(Stored data)

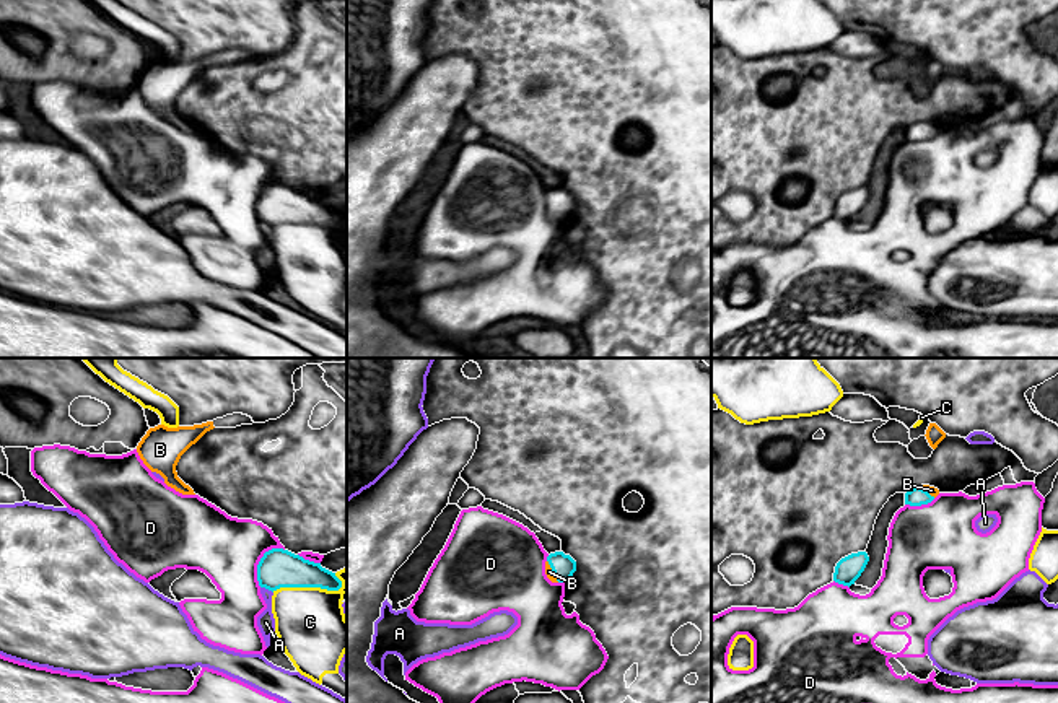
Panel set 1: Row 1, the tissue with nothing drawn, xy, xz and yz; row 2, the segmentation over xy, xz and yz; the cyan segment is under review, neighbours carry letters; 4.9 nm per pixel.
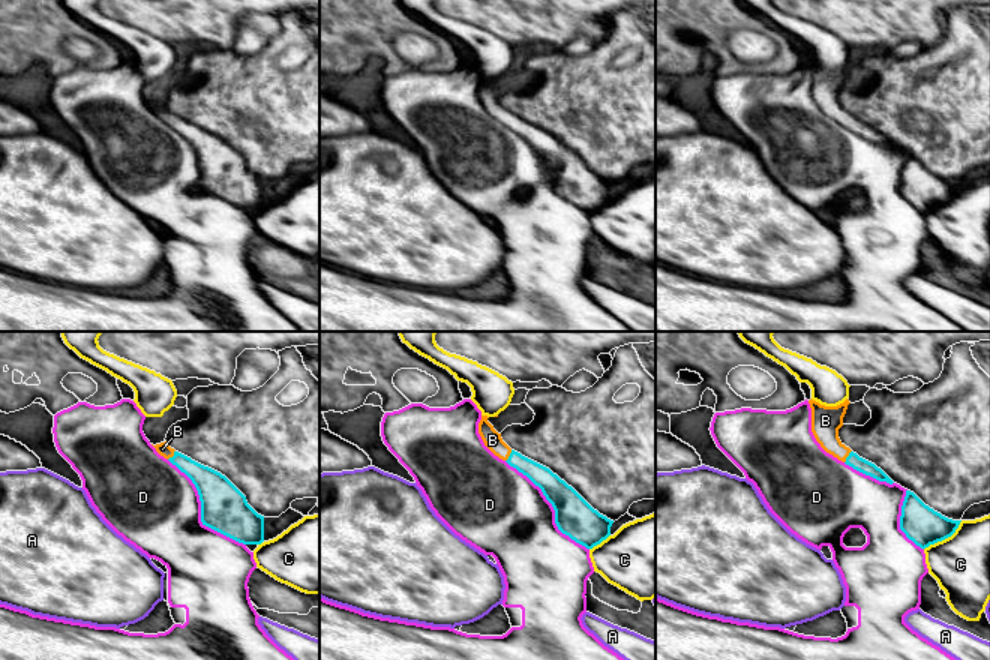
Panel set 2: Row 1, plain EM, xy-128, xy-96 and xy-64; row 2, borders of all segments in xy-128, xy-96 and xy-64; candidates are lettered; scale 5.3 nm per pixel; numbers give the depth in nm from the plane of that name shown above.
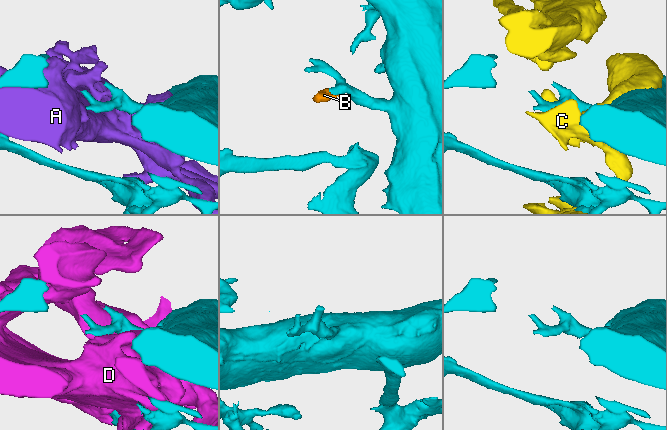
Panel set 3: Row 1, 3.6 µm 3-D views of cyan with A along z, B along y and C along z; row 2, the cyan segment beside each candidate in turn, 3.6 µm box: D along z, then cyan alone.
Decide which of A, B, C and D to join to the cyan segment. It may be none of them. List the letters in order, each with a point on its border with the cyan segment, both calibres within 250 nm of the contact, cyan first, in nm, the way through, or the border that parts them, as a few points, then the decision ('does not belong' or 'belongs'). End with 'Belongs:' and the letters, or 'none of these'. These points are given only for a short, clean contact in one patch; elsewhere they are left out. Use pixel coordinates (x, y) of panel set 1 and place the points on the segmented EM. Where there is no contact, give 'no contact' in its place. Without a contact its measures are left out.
A: xy (267, 588) | 190/90 nm | does not belong
B: xz (552, 570) | 120/40 nm | across xz (562, 565), (552, 570), (549, 572) | belongs
C: xy (308, 586) | 190/340 nm | does not belong
D: xy (259, 562) | 190/320 nm | does not belong
Belongs: B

**WHAT THE TASK ASKS**
Each entry is to be returned as it stands, and each picture is to be left out.

**ANSWER FOR THIS EXERCISE**
Panel set 1: Row 1, the tissue with nothing drawn, xy, xz and yz; row 2, the segmentation over xy, xz and yz; the cyan segment is under review, neighbours carry letters; 4.9 nm per pixel.
Panel set 2: Row 1, plain EM, xy-128, xy-96 and xy-64; row 2, borders of all segments in xy-128, xy-96 and xy-64; candidates are lettered; scale 5.3 nm per pixel; numbers give the depth in nm from the plane of that name shown above.
Panel set 3: Row 1, 3.6 µm 3-D views of cyan with A along z, B along y and C along z; row 2, the cyan segment beside each candidate in turn, 3.6 µm box: D along z, then cyan alone.
Decide which of A, B, C and D to join to the cyan segment. It may be none of them. List the letters in order, each with a point on its border with the cyan segment, both calibres within 250 nm of the contact, cyan first, in nm, the way through, or the border that parts them, as a few points, then the decision ('does not belong' or 'belongs'). End with 'Belongs:' and the letters, or 'none of these'. These points are given only for a short, clean contact in one patch; elsewhere they are left out. Use pixel coordinates (x, y) of panel set 1 and place the points on the segmented EM. Where there is no contact, give 'no contact' in its place. Without a contact its measures are left out.
A: xy (267, 588) | 190/90 nm | does not belong
B: xz (552, 570) | 120/40 nm | across xz (562, 565), (552, 570), (549, 572) | belongs
C: xy (308, 586) | 190/340 nm | does not belong
D: xy (259, 562) | 190/320 nm | does not belong
Belongs: B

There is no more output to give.